Magnifico! Finally cut through all the major B.S. to get this matter rectified. Please keep us posted regarding purchases. I assume you will retrofit your bike with the Nyon as well??
I have 15 accessories that amount to $2000. The second battery is $900. The light is $500. The bike is expensive enough at $3800. I feel like I am being gouged. Intuvia retrofit is $200. So, really the base price is over $6000. I call this tactic cost shifting. My racing mountain bike cost that much. No way in hell they are equivalent. My Yeti ASR-C is a dream ride.
The Bosch only starts making sense to me with the Nyon. Otherwise, it is just yet another over-engineered source of excessive German pride. What do I care about Prussian anything? And then they continue to stick it to you in the most abusive way. I fail to to see the perverse pleasure in the German scene. Please, someone clue me in, because I do not get it, being such a fat, ignorant and rich American. The Germans must be laughing all the way to the international currency exchange desk.
I am still deciding whether this is worth the price. I am trying to determine how far I can go with two batteries. They have a 30 day full refund policy.
One battery has half the range I want. At 210 pounds, the bike only carries half the weight that I want, 35 pounds. I feel like I am buying a frame, rather than a complete bike.

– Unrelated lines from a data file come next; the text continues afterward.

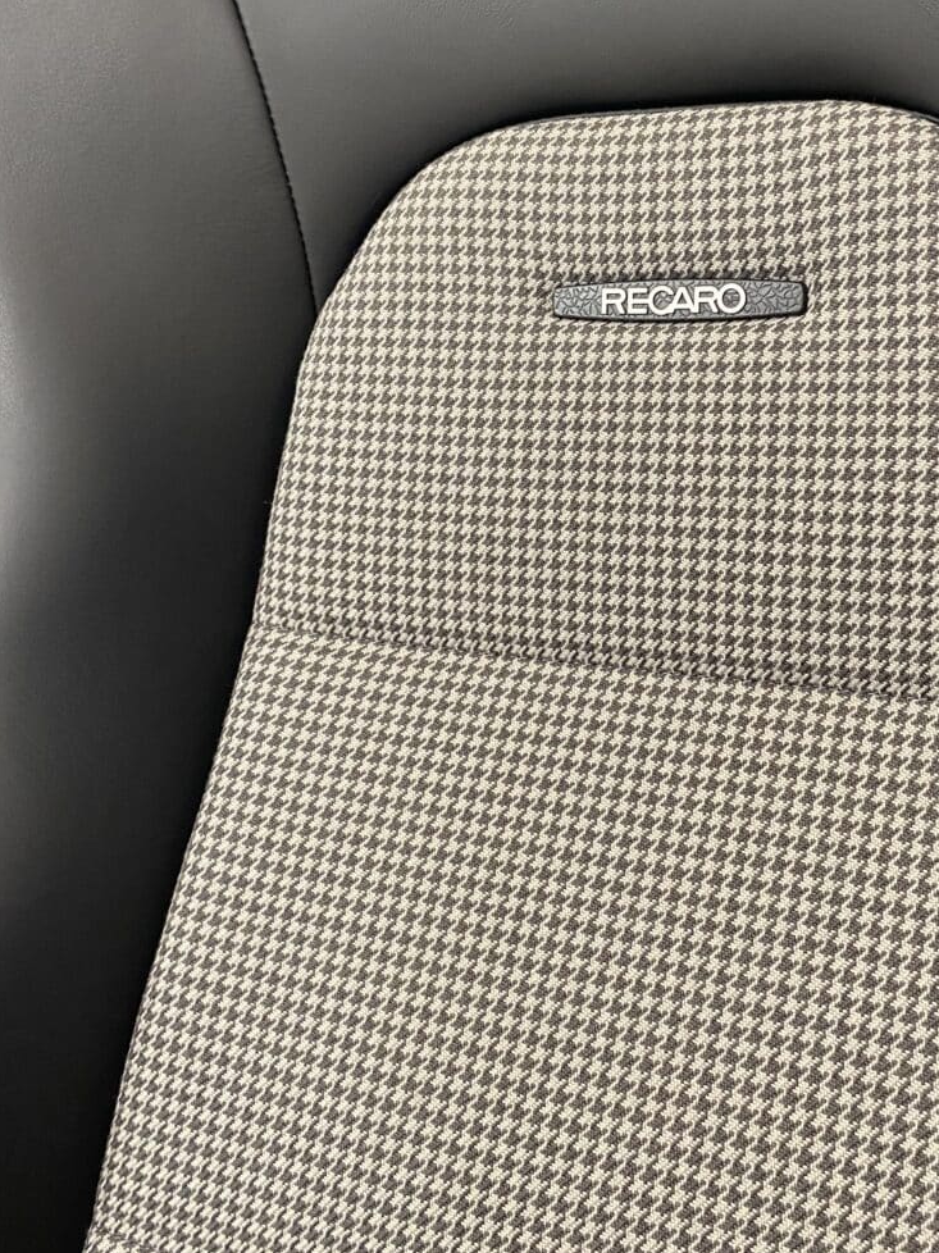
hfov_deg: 36.5
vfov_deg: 47.0
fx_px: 1411
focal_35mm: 39
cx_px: 619
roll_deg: -0.3
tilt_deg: -7.2
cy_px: 404
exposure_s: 1/50
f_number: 1.8
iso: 200
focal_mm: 4.25
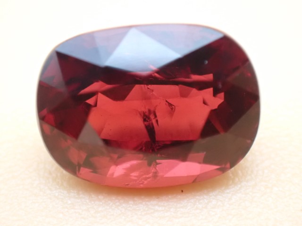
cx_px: 151
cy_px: 113
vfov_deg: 14.8
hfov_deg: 19.6
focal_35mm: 100
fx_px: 872
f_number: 4.9
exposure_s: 1/80
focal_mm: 18
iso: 1600
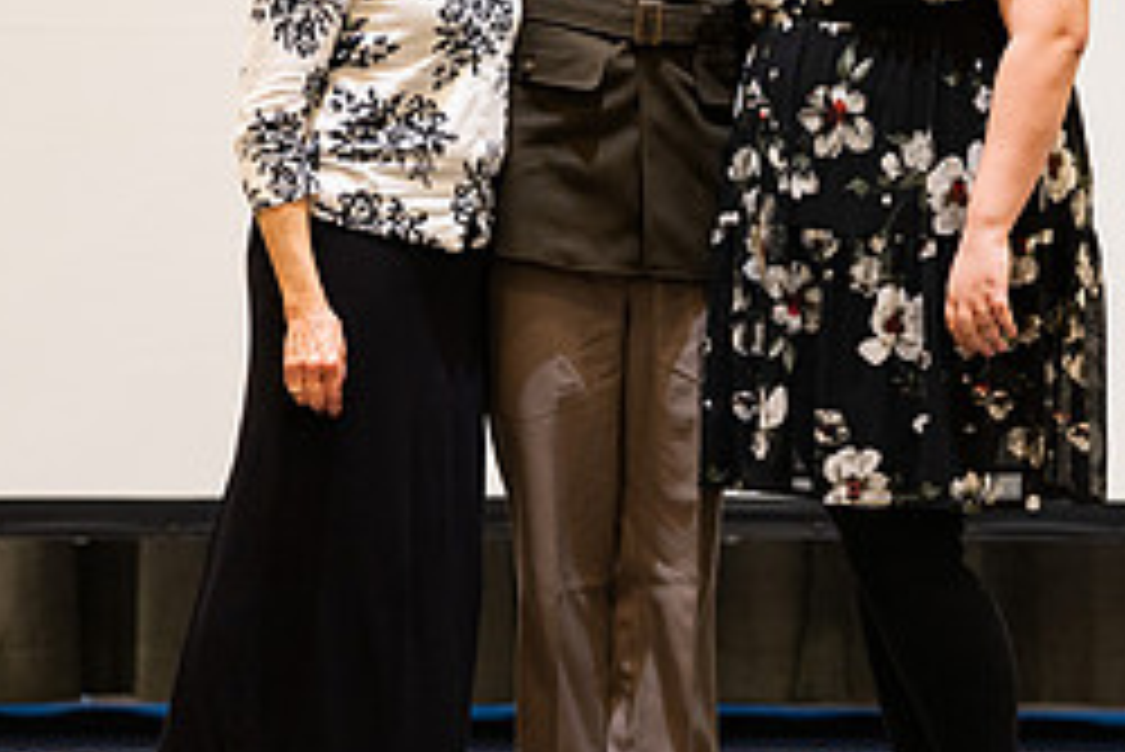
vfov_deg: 7.0
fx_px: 6160
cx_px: 702
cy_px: 200
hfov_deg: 10.4
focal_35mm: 197
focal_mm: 85
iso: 640
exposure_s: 1/125
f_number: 1.8
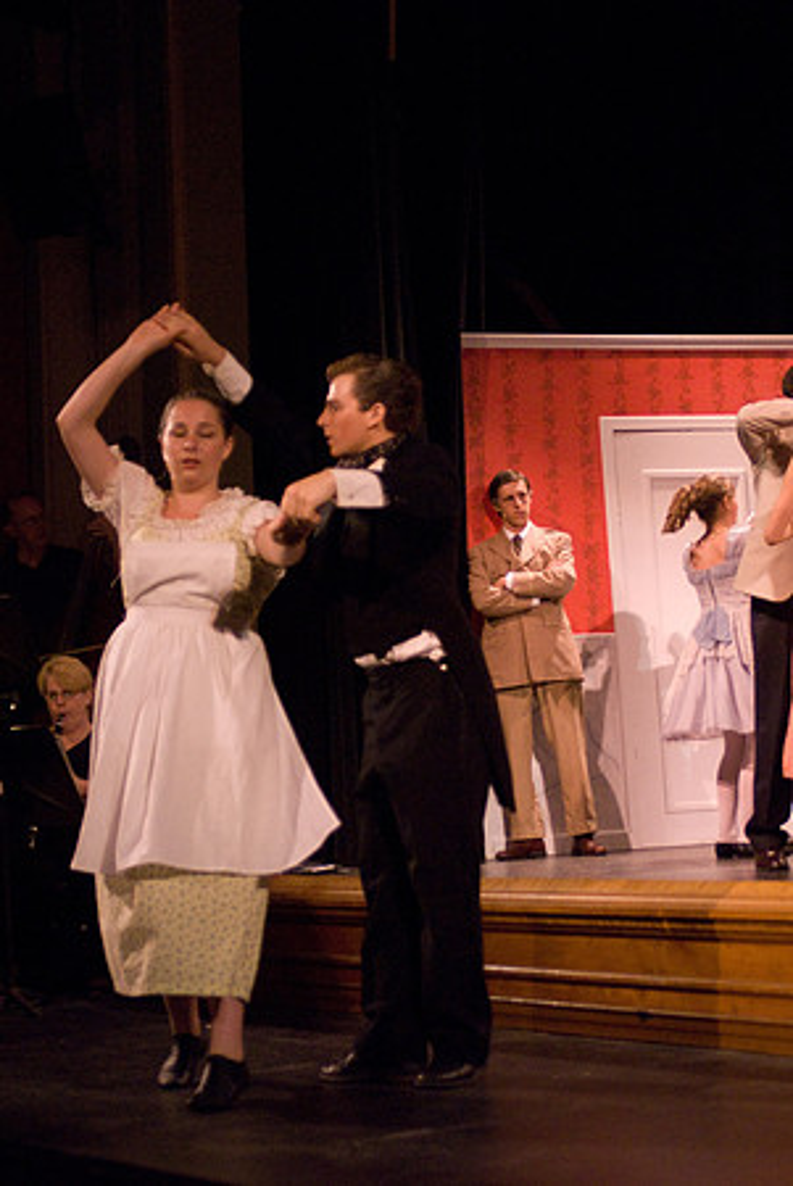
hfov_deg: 20.2
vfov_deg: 29.8
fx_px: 2225
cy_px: 593
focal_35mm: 68
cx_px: 396
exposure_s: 1/160
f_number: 2.8
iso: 1600
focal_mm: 45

The bike shop is about a 90 minute bike ride. Not bad because my mother lives about 20 minutes away. Since I sold my car, the bus ride back is 90 minutes. I will easily put 5000 to 10000 miles on the bike per year. I expect The two batteries will last two years. The maintenance costs and inconvenience will be high.
In summary, I am not feeling very good about it. I just love my conventional bikes. I hate to put them through the abuse of another winter. I am torn.
I do not have problems with the American side of the bike. I very much dislike the German half — Bosch, Bush&Mueller. I wish I could by all American. I own a Specialized Diverge that I love. I am totally uninterested in the Specialized eBikes.
I think they hold all the cards and are taking full advantage of the situation. I just feel bad. If they were the least bit smart, they would try to make the experience pleasant. It has been a hassle. It makes me want to ride my pedal bikes, just to spite them.
I figured out how to work around no rack on my carbon bikes. Keep the amount of food to the size of a Guinness 18 pack. Or pay Walmart $10 to deliver bulky items, like TP.
It makes me sick. I can retrofit a 2019 (in a 2018 time warp) product to make it meet my needs, after a lot of sophisticated research. I do not t feel like the product was designed or made for me in any way. That really sucks when the bill is over $6000. All the pieces exist, in an incoherent, and sometimes illegal, manner. But they just do not integrate as a whole. The sum of parts do not add up to the price.
As a real cyclist, i just cannot bear the small, fixed chainring. A 15T chainring looks like a toy. Does a 15T cog belong on the rear cassette, or what? You have got to be kidding me. I do not care what rationalization marketing devises about reduction, a 15T chainring makes me want to laugh. Reduction belongs in a hub, not bottom bracket. I hate my small chainring on my compact 34/50T, because it makes me feel like a hamster in a treadmill. I like a 50T chainring because it is so efficient and smooth. I also love 29" wheels, for the same reason. The part that really blows my mind is the super-sized cassette. That giant cog looks so fragile. I wonder if i push too hard on the pedals what will happen to the drivetrain.
The other thing that irkes me about the Bosch is the weight and aerodynamic drag. It makes my eyes pop out of my head. Are they serious cyclists? Where did that shape come from, a car part? I only grudgingly accepted Bosch when the integrated the battery into the down tube. I look at that shape and wonder if pay a 25% drag penalty. The old configuration looks plain ugly to me. The old Bosch is offensive from an aesthetic standpoint. Have they no style? I hardly believe an Italian designer would tolerate that aesthetic. I rather think a French designer would throw a fit. Bosch is so obsessed with the controller logic, that they forgot what a beautiful bike looks like.
The Nyon compensates for all those anti-bike features. The Nyon brings rationality to the Bosch system.
The guiding principle seems to be profit. The price is not related to value. I have a hard time with that philosophy. It conjures images of witches stirring a caldron.
I have two needs: cargo and foul-weather bike. The Trek Powerfly 5 delivers no cargo value. I would rather pay Walmart $10 to deliver food. I can also pick up small, 25 pound grocery purchases, when i happen to pass by.
Can the Trek Powerfly 5 deliver foul-weather value? I have a hard time figuring that out due to the lack of battery fuel economy data. If i must guess, the answer is no. But i am not the gambling type.